| NEW YORK
NEW YORK Aug 15 Holders of euro-denominated
Argentine bonds plan to appeal a U.S. judge's ruling blocking
the country from making payments on their debt, according to a
court filing on Friday.
In a notice filed in Manhattan federal court, lawyers for
the bondholders challenged an Aug. 6 ruling from U.S. District
Judge Thomas Griesa that Argentina cannot pay the bondholders
until it also pays holdout investors who refused to restructure
their debt in the wake of Argentina's 2001-2002 default.
Meanwhile, Citigroup Inc and Argentina on Friday were
granted an expedited appeal of another order from Griesa that
barred future payments to holders of certain U.S.
dollar-denominated restructured bonds, after the judge allowed
the bank to make a one-time payment.
Both appeals will be considered by the 2nd U.S. Circuit
Court of Appeals in New York. The court on Friday set oral
arguments in the Citibank matter for Sept. 18.
Argentina defaulted after missing a July 30 deadline for
payments on restructured bonds. Officials have claimed the
country fulfilled its obligations but was blocked by Griesa,
whom they have criticized, saying he overstepped his authority.
In June, Argentina deposited $539 million in Bank of New
York Mellon Corp's account at the Central Bank of
Argentina, earmarked for bondholders who participated
in sovereign debt exchanges in 2005 and 2010. It also deposited
funds with Citibank Argentina.
But Griesa blocked the payments, saying Argentina's actions
were an "illegal" violation of his prior orders.
The euro bondholders have argued that their bonds should be
exempt because they are governed by the laws of England and
Wales and paid through foreign banking institutions.

-- Listed entries --

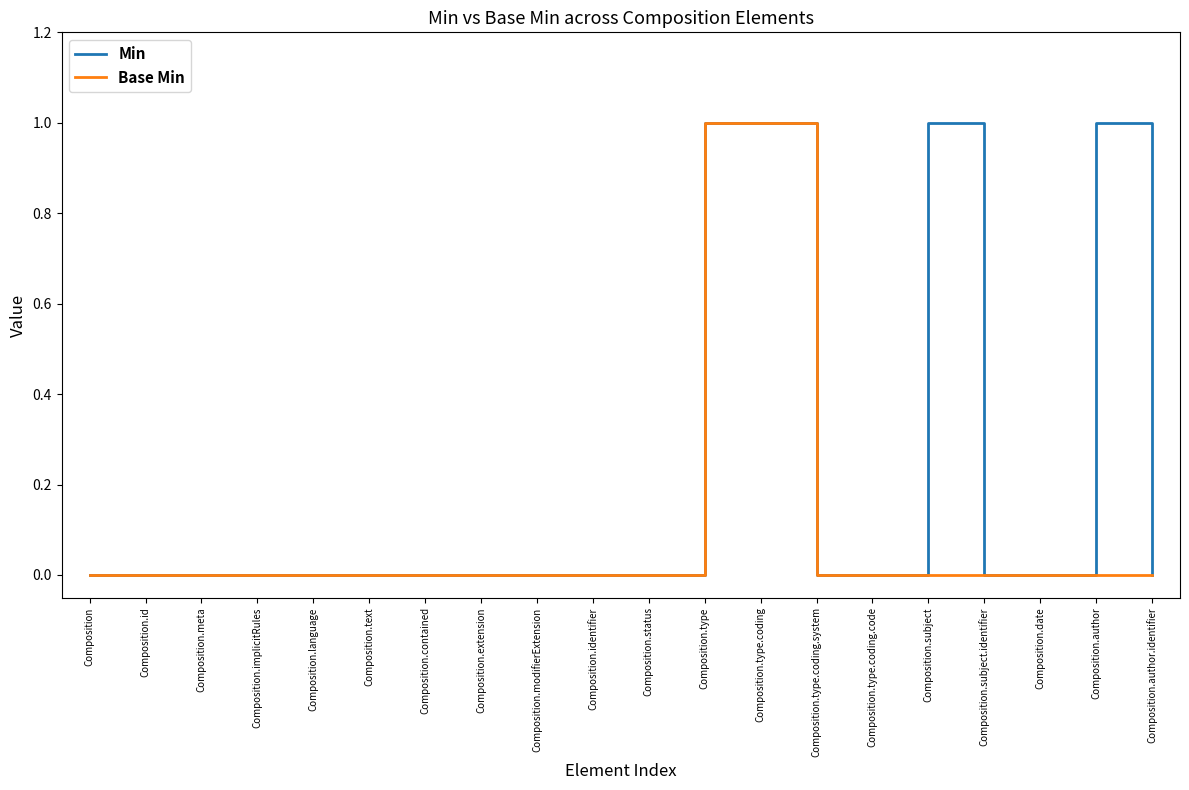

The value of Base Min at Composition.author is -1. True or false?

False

---

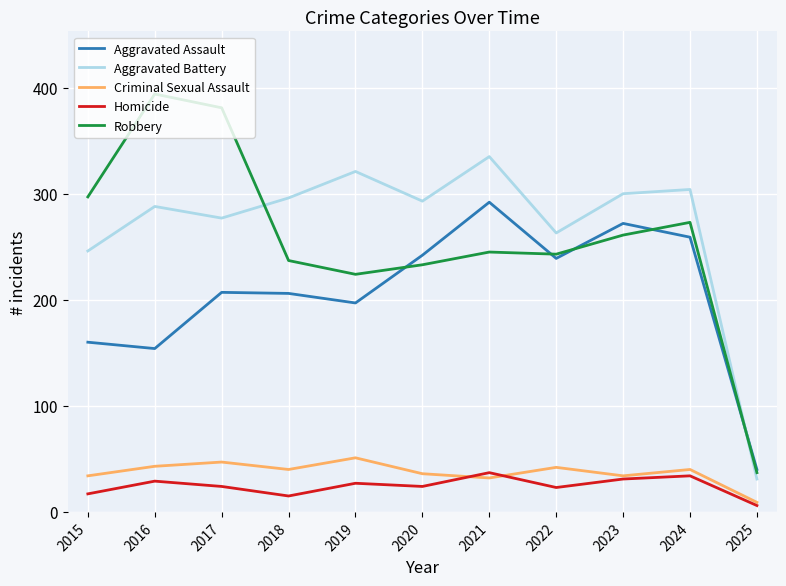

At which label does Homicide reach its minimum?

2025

-- Study questions --
#1 List every calendar date in the article on the Argentine bond dispute that gives both a month and a day.
#2 Carry on the article on the Argentine bond dispute, starting right after its final sentence.

-- Outputs by task --
#1 Aug 15, Aug. 6, Sept. 18, July 30

#2
"At no point in the euro bonds' payment chain do funds
comprise U.S. dollars, enter the U.S., or flow through U.S.
entities," lawyers for the bondholders argued in a previous
court filing in June.
Separately, in July, Griesa permitted Citibank to pay some
bondholders because the bank indicated it was unable to
differentiate between dollar-denominated exchange bonds and
bonds issued as part of a settlement between Argentina and
Repsol SA, which are not part of the bond dispute.
He said he would not allow a second payment and ordered the
bank to figure out a way to tell the difference, prompting
Argentina and Citibank to appeal.
Last week, Griesa threatened a contempt order if the country
did not stop issuing "false and misleading" statements, but
Argentine officials have continued to defy him. On Wednesday
they accused him of not understanding the case's complexities.
In 2012, Griesa ordered Argentina to pay $1.33 billion plus
interest to the holdout group, led by Elliott Management's NML
Capital Ltd and Aurelius Capital Management.
Aurelius declined to comment on the latest development in
the long-running proceedings. A representative for NML was not
immediately available to comment.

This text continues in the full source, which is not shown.